Un compromis à trouver entre capital et mission

Pour préparer son introduction en bourse, OpenAI doit transformer sa structure hybride en Public Benefit Corporation (PBC), une société commerciale qui associe objectifs de profit et mission d’intérêt public. C’est en quelque sorte l’équivalent d’une « entreprise à mission » dans le droit français (loi Pacte de 2019). Sur son blog, OpenAI a annoncé que la branche non lucrative conserverait une place centrale, avec une participation valorisée à plus de 100 milliards de dollars. Cette disposition s’adresse indirectement au procureur général de Californie, qui doit valider la conversion, et vise à rassurer les observateurs sur la pérennité de la mission initiale.

Ce compromis illustre la difficulté de concilier deux logiques : lever les capitaux nécessaires à une croissance hors norme, tout en respectant un mandat d’intérêt général inscrit dans les statuts. La publication simultanée du communiqué avec Microsoft et de cette annonce sur le rôle du « nonprofit » traduit bien la double bataille que mène OpenAI : commerciale et réglementaire.

Microsoft avance ses propres pions

Parallèlement, Microsoft poursuit sa stratégie de diversification. Ses modèles maison, présentés comme plus légers et plus adaptés aux cas d’usage métier, traduisent une volonté de diversification, pour ne pas dépendre des seuls modèles d’OpenAI. L’éditeur de Redmond cherche à bâtir un portefeuille pluriel, capable de combiner l’intelligence brute des grands modèles généralistes et la précision d’agents spécialisés, intégrés aux systèmes d’information des entreprises.

Cette stratégie est doublement utile : elle permet de sécuriser des revenus propres en cas de recomposition du partenariat, et de préparer l’ère des services d’IA métiers, où la différenciation ne se fera plus sur la seule taille des modèles, mais sur leur capacité à s’insérer dans les processus opérationnels des organisations.
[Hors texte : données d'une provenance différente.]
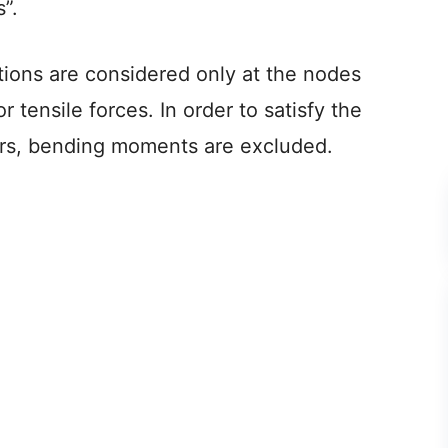
”.
ctions are considered only at the nodes
 tensile forces. In order to satisfy the
rs, bending moments are excluded.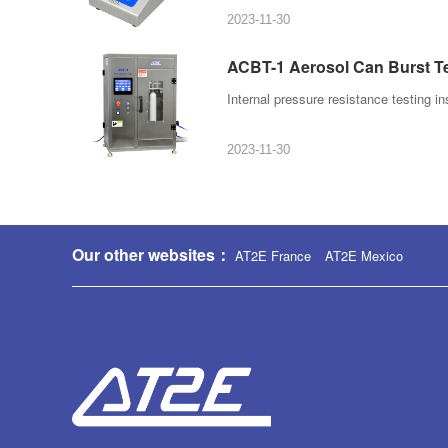
2023-11-30
ACBT-1 Aerosol Can Burst T
Internal pressure resistance testing in
2023-11-30
Our other websites：
AT2E France
AT2E Mexico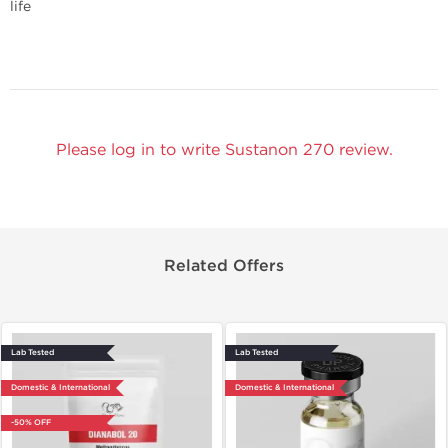
life
Please log in to write Sustanon 270 review.
Related Offers
Lab Tested
Lab Tested
Domestic & International
Domestic & International
-50% OFF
Une vitrine philanthropique pour équilibrer le récit ?

L’équation financière reste au cœur du problème. OpenAI brûle du capital à une vitesse record, et doit multiplier les sources de financement. En même temps, pour accompagner sa transition, OpenAI a créé le People-First AI Fund, une entité à but non lucratif, dotée de 50 millions de dollars pour financer des projets d’intérêt public. Cette initiative a pour but de rendre visible la dimension philanthropique de la nouvelle structure, au moment où l’IPO se profile. Elle complète l’annonce sur la valorisation de la participation du « nonprofit » et contribue à crédibiliser le discours d’une entreprise qui veut rester fidèle à sa mission initiale, malgré sa mutation capitalistique.
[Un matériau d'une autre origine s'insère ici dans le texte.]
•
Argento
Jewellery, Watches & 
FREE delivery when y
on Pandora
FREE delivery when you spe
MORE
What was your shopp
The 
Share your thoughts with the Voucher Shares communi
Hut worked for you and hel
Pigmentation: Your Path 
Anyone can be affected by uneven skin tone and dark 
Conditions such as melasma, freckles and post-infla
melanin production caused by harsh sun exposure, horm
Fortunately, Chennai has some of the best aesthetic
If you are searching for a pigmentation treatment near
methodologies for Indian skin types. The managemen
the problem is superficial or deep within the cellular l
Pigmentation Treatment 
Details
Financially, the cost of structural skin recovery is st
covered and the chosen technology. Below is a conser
Reste à savoir si ces initiatives constituent des garde-fous solides ou de simples paravents. L’avenir de l’alliance, comme la gouvernance de la future PBC, est encore largement indécis. En ce sens, ce protocole d’accord minimaliste est moins une conclusion qu’un symptôme. Celui d’une relation historique qui cherche son nouvel équilibre, à l’heure où le marché de l’IA se dirige vers une phase de consolidation stratégique. Les DSI et les dirigeants d’entreprise auraient tort de ne pas en tirer les leçons : la stabilité des services d’IA dépend désormais d’alliances mouvantes, où les rapports de force se renégocient en permanence.